30

На титульном листе было написано: «Dessous de luxe. Кружевное белье из шелка больших, средних и маленьких размеров», и этот некогда шикарный, уже слегка пожелтевший от времени каталог был единственным, что осталось от текстильной фабрики «Кац и Цельвегер». Здание обветшало, станки разворовали, и вскоре за печатью судебного исполнителя на воротах фабрики, в широких цехах со стройными колоннами зазеленел молодой лес, буйно разрослись кусты, заблестели маленькие пруды, расплодились лягушки и голуби. Потом в один прекрасный весенний день, кажется в тридцать третьем году, пришел батальон пехотинцев и довершил работу времени. Говорят, солдаты отрабатывали тактику уличных боев. Тк это или иначе — доподлинно известно только одно: после ухода солдат название фирмы, «Кац и Цельвегер», утратило свою первую часть. Носителя низвергнутой фамилии это не очень огорчило, напротив: теперь обгоревшие руины фабрики были обузой прежнего владельца, Цельвегера. Когда у Йозефа Каца отняли и виллу, он собрал самые важные образцы тканей, взял с собой последний каталог, чемодан кружевного белья и укатил на автомобиле. Вместе с ним уехали бывшая прядильщица, уроженка Аппенцеля, и его семилетняя дочь Тереза, как всегда в нарядном, вышитом летнем платьице.

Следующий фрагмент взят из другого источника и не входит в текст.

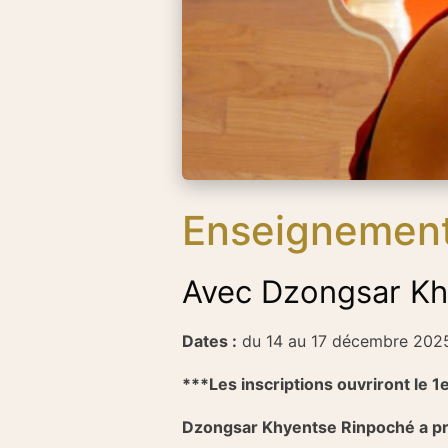
Enseignements
Avec Dzongsar Kh
Dates :
du 14 au 17 décembre 20
***Les inscriptions ouvriront le 1
Dzongsar Khyentse Rinpoché a pro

Позади у них были тяжелые времена. Хозяйка, умирая, становилась все толще, все помпезней; вгрызающаяся в нее смерть наградила ее вторым подбородком, непомерно толстой грудью, многочисленными жировыми складками на животе, пальцами — сосисками и растущими как на дрожжах нарывами на голове, однако, когда все уже опасались, что в своем беспрерывном разрастании она скоро сравняется с китом, процесс вдруг пошел в обратном направлении: она стала стремительно уменьшаться в размерах, она таяла на глазах. Ткхо угасая и становясь все менее заметной среди дорогих подушек и одеял, лучших образцов ее собственной фабрики, она прощалась с Кацем, своим вторым мужем, и двумя детьми, которых подарила ему. Еще совсем недавно она была великаншей, повелительницей прядильщиц, мотальщиц, крутильщиц и шлифовщиц, а теперь? Теперь из груды шелковых подушек торчал лишь бледно-восковой нос, острый, как плавник. Наконец она тихо, едва слышно вздохнула в последний раз и погрузилась небытие, а ее старший сын Якобус и маленькая Тереза в ту же минуту поняли, что вместе с матерью в небытие ушло и богатство. К тому же это богатство существовало лишь за стенами фабрики, в воображении людей, на самом деле они давно уже разорились, однако теперь (дети чувствовали это) у них отнимут и виллу, и они лишатся последних ковров, столового серебра, гобеленов и фабрики. Вместе с фабрикантшей отошел в прошлое целый мир, а с ним, судя по всему, и загостившийся век.

Юная, необыкновенно богатая фройляйн Зингер в свое время вышла замуж за старого Цельвегера. Они оба были друг для друга выгодной партией. Она теперь принадлежала к одной из первых фамилий кантона, а он поправил свои финансовые дела, во всяком случае был спасен. Лучше хозяйствовать после женитьбы он не стал, напротив, куролесил еще самозабвенней, пока наконец не угодил в какую-то сомнительную историю и не был застрелен на дуэли где-то в лесу под Варшавой. Через три месяца после его смерти вдова вышла за молодого юриста Йозефа Каца, сына портного, — этот парень еще, может, сумеет во второй раз спасти чахлое предприятие, подумала она. Но тут пришла Первая мировая война, за ней революция, и благородные дамы со своими шелковыми блузками и зонтиками от солнца в мгновение ока исчезли, были расстреляны, изгнаны, заморены голодом, а для производства грубого сукна, из которого шьют колючие одеяла, шинели и мундиры, на фабрике «Кац и Цельвегер» не было ни оборудования, ни станков. Йозеф Кац сделал все возможное и невозможное, чтобы удержать фабрику на плаву, но, похоже, он с самого начала знал, что сражается с ветряными мельницами — время тонких, благородных тканей миновало.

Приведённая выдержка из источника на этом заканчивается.